Le ministre du Travail, Jean-Pierre Farandou, a annoncé une volonté de renforcer la lutte contre la fraude sociale. Dans une interview avec le JDD, il a exprimé son soutien à la suspension des allocations chômage en cas de suspicion de fraude. Cette initiative s'inscrit dans le cadre d'un projet de loi récemment adopté par le Sénat.
Le projet de loi, qui sera examiné par l'Assemblée nationale fin février, vise à introduire de nouveaux moyens de détection des fraudes. Les entreprises et bénéficiaires d'allocations seront soumis à des sanctions renforcées. Ce texte, soutenu par la droite sénatoriale, permettrait à France Travail de vérifier le lieu de résidence des allocataires via les relevés téléphoniques.
Jean-Pierre Farandou a précisé que des mesures conservatoires pourraient être prises en cas de soupçons sérieux. Cela inclut la suspension des allocations durant l'enquête. Le ministre souhaite particulièrement cibler les fraudes où des indemnités chômage sont perçues par des individus résidant à l'étranger.
Une autre préoccupation de Jean-Pierre Farandou concerne le versement des pensions de retraite. Il a souligné que certaines pensions continuent d'être versées à des personnes décédées. Pour remédier à cela, il propose que les autorités consulaires organisent des rendez-vous en présentiel plusieurs fois par an pour vérifier la vie des allocataires.
Pour renforcer l'identification des bénéficiaires, l'État travaille sur des moyens de biométrie utilisant les téléphones portables. Ces outils permettront de s'assurer que la personne recevant les prestations est bien celle qu'elle prétend être.
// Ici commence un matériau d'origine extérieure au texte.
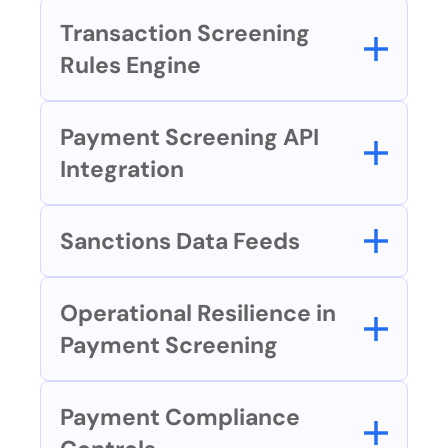
Transaction Screening 
Rules Engine
Payment Screening API 
Integration
Sanctions Data Feeds
Operational Resilience in 
Payment Screening
Payment Compliance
Concernant la fraude aux cotisations, le ministre a annoncé l'introduction de la notion de flagrante, permettant de bloquer instantanément les comptes des entreprises suspectes. Actuellement, cette procédure prend jusqu'à quinze jours, période durant laquelle certaines entreprises peuvent disparaître avec leur trésorerie.
Jean-Pierre Farandou a également précisé que l'accès des enquêteurs aux listings des compagnies aériennes ne sera pas inclus dans la version du texte présentée à l'Assemblée. Cela diffère des mesures existantes en matière d'antiterrorisme.
Un rapport du Haut Conseil du financement de la protection sociale a estimé la fraude sociale à 14 milliards d'euros en 2025. Parmi ces fraudes, 52 % sont liées au travail dissimulé, 12 % concernent les professionnels de santé, et 36 % touchent les assurés sociaux. Ces chiffres soulignent l'ampleur du problème auquel le gouvernement s'attaque.
Jean-Pierre Farandou espère, grâce à ce projet de loi, récupérer jusqu'à trois milliards d'euros à terme, avec un objectif d'un milliard d'euros dès cette année. Cela témoigne de la détermination du gouvernement à lutter efficacement contre la fraude sociale.
La lutte contre la fraude sociale est devenue une priorité pour le ministre du Travail, Jean-Pierre Farandou. Avec des mesures renforcées et des moyens de détection innovants, le gouvernement vise à protéger les ressources publiques. Le projet de loi, en attente d'examen, pourrait marquer un tournant dans la gestion des allocations et des pensions en France.